Community banks have left the remittance business mostly to large banks and money-services businesses, but a Washington consumer finance company that largely targets Hispanics is trying to change that.
Microfinance International Corp., which provides remittance and check-cashing services and even makes small loans through nine storefronts, is marketing its Internet system for moving money abroad to community banks. At this point it is partnering with only two banks, but it says it is hoping to entice more to sign on with a pitch that emphasizes a growing network of foreign partners and the ability to flag suspicious transactions.
"The main reasons that banks cannot tap into the market is because of compliance and the lack of a network," said Atsumasa Tochisako, Microfinance's president.
Banks that are not offering remittance services are missing out on an opportunity to generate fee income and perhaps convert unbanked consumers into bank customers, Mr. Tochisako said.
The Inter-American Development Bank's Multilateral Investment Fund estimates that the amount of money immigrants from the Caribbean and Latin America sent to their home countries rose 14% last year from 2005, to $62.3 billion. It estimates that the number will grow to $72 billion this year and $100 billion by 2010.
Most of the remittances are handled by the likes of Western Union Co. and MoneyGram International Inc., as well as large banking companies such as Bank of America Corp. and Wells Fargo & Co., which have reciprocal relationships with banks in other countries that disburse the funds.
Mr. Tochisako said that Microfinance's goal is to make the remittance business attractive to community banks looking for ways to reach out to immigrants who live in the communities they serve.
"U.S. banks see the market is so large, but they don't know how to tap it. We have a solution," he said.
Microfinance opened its Alante Financial centers in mid-2004, mainly to provide remittance and check-cashing to the Salvadoran immigrant community in Washington. Since then it has opened storefronts in Virginia, Maryland, and Delaware.
One of the company's selling points to community banks is that it uses a network of microlenders in 90 foreign countries to disburse the funds, so banks do not have to find partners in those countries.
It uses the Federal Reserve Board's automated clearing house system and the Society for Worldwide Interbank Financial Telecommunication system to wire large batches of money to microlenders. The setup lets Microfinance control costs by moving large volumes of money at once.
Mr. Tochisako said the biggest concern for banks is running afoul of regulators that enforce anti-laundering laws. With that in mind, Microfinance developed a system that checks the Treasury Department's Office of Foreign Assets Control lists automatically for people who should not be allowed to transfer money.
"By using our automated system, they can get rid of headaches," he said.
A bank with four or five branches could get set up on Microfinance's system for around $4,000 to $5,000, depending on the level of customization. Those with 40 or 50 branches can get set up with the system, including employee training and marketing materials and advice, for around $10,000, Mr. Tochisako said. The bank, Microfinance, and the microlender in the home country share whatever fee the bank charges for the transaction.

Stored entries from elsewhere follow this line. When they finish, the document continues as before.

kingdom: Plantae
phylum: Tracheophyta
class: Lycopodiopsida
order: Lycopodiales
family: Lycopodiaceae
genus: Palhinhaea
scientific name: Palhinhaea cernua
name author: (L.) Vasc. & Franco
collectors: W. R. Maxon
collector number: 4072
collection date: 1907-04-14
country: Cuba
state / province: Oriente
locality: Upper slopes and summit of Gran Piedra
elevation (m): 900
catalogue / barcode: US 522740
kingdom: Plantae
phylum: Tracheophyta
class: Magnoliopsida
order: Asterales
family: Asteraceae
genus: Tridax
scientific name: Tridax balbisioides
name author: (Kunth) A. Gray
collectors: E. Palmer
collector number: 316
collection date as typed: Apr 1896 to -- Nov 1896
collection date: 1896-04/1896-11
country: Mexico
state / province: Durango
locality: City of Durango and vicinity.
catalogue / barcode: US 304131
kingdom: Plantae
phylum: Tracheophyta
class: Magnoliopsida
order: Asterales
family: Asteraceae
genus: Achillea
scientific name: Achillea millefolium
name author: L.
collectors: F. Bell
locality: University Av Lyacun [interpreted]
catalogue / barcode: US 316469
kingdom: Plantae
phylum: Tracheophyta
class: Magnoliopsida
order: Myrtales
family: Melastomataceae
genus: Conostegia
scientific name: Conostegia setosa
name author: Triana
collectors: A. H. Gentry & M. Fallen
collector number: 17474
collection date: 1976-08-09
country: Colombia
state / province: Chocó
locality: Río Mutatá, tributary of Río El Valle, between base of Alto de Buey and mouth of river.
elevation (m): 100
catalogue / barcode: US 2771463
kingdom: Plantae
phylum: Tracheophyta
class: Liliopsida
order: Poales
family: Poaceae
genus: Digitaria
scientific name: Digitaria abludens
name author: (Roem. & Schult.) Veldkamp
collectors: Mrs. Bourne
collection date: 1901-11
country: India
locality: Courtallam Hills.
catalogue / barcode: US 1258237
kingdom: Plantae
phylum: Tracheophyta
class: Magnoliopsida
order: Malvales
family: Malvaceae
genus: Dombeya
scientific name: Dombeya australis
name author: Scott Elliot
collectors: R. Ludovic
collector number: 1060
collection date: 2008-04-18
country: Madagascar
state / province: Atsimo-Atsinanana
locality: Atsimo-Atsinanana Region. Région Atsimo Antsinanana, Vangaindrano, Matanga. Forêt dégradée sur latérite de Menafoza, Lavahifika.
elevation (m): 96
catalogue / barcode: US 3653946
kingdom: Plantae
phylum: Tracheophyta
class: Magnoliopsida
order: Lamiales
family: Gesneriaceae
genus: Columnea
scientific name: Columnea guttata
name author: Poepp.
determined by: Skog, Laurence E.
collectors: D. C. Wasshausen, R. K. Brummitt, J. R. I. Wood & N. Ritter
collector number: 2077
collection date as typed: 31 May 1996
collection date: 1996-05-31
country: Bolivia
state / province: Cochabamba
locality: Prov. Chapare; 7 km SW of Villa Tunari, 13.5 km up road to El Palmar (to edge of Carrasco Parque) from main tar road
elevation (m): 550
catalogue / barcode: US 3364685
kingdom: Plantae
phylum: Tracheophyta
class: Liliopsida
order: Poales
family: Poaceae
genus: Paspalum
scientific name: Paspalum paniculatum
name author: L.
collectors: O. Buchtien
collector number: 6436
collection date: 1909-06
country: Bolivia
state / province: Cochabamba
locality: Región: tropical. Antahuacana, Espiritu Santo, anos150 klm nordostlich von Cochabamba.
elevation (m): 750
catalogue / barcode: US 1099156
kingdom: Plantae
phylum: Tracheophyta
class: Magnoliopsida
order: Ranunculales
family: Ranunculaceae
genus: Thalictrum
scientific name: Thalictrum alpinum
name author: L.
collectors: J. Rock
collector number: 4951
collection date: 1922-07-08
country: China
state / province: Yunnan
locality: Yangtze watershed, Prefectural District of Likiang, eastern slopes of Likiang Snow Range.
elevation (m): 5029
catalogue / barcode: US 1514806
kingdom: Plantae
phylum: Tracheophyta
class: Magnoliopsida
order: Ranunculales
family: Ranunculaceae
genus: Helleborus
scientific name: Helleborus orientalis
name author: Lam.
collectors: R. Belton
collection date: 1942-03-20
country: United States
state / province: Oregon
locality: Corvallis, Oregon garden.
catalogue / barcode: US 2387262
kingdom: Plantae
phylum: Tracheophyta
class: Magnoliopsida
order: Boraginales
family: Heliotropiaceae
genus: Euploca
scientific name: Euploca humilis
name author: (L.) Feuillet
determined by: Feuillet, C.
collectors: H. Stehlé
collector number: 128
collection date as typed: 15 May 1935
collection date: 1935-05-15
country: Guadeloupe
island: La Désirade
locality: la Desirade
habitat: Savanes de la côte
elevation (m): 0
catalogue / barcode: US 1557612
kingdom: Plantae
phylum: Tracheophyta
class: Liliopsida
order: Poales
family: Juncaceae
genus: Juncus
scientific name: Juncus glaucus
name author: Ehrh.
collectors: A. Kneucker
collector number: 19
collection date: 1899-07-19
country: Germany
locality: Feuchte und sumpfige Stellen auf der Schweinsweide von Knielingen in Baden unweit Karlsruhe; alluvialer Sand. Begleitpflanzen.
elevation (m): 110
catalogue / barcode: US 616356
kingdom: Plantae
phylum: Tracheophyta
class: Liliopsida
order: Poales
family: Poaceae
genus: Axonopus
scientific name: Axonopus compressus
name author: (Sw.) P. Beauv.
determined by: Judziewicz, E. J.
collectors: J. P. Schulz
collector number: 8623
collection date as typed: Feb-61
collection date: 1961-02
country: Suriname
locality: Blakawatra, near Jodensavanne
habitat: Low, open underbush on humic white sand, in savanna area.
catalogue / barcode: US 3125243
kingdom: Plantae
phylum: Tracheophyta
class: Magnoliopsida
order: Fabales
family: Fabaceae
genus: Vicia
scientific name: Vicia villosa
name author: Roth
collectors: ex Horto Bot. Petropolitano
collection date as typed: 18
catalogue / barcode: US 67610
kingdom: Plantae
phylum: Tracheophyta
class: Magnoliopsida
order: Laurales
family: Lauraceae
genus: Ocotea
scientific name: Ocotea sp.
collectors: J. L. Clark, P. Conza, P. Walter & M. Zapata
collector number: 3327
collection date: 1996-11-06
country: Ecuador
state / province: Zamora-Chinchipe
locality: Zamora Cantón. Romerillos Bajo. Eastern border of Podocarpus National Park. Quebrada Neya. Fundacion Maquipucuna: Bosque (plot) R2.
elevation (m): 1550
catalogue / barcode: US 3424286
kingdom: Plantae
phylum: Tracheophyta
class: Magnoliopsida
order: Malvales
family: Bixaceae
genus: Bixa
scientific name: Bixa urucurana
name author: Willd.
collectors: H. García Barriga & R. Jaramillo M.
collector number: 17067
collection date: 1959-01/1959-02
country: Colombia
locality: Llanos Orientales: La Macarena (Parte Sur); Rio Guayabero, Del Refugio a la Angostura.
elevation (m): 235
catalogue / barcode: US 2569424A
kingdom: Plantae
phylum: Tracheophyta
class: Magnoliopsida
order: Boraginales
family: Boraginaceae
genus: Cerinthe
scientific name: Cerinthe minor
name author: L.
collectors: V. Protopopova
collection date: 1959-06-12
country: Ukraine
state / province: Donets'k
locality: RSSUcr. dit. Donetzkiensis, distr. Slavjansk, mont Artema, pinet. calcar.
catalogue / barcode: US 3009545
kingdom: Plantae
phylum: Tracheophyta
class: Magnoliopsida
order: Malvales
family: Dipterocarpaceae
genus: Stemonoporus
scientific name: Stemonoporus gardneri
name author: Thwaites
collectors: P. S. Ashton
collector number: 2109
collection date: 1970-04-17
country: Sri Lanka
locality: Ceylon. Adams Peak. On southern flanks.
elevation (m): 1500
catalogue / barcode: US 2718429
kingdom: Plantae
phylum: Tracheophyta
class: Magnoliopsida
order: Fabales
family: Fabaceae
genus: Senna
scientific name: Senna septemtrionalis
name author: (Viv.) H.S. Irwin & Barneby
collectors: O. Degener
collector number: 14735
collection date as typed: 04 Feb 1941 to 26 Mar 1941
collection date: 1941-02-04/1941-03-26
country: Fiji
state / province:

The $24 million-asset Security One Bank of Baileys Crossroads, Va., began working with Microfinance in September. It has completed over 200 transactions using the system, sending over $185,000 to Bolivia, Colombia, the Dominican Republic, El Salvador, Guatemala, Honduras, Mexico, Nicaragua, and Peru.
Jorge Figueredo, the chief development officer for Security One, wrote in an e-mail to American Banker that it partnered with Microfinance because it wants to serve Hispanics. Security One charges a flat fee of $5 to send up to $2,500, so the service is not a direct moneymaker, he said, "but it is used as a value-added service to draw customers into the bank," Mr. Figueredo said.
The $6 billion-asset Provident Bankshares Corp. of Baltimore plans to offer remittances through Microfinance. Rick Sides, the product manager of Provident Bank of Maryland, said it had intended to begin sending remittances on a pilot basis at two branches last summer, but the employees who were trained on the system left. The company is in the process of scheduling new training.
Provident Bank, which has a branch network that stretches from Baltimore to Richmond, Va., wants to offer the service to the large population of Salvadorans in some of its markets, Mr. Sides said.
"As with most banks, we're looking for the customer we need to attract to reach our future potential," he said.
In Provident's case, the future is immigrant customers, because of the growth in the Latino population. Mr. Sides said his bank had considered offering accounts with an automated teller machine card that customers could send to someone in their home country, but it decided Microfinance's system was better, because it offered more coverage in rural areas.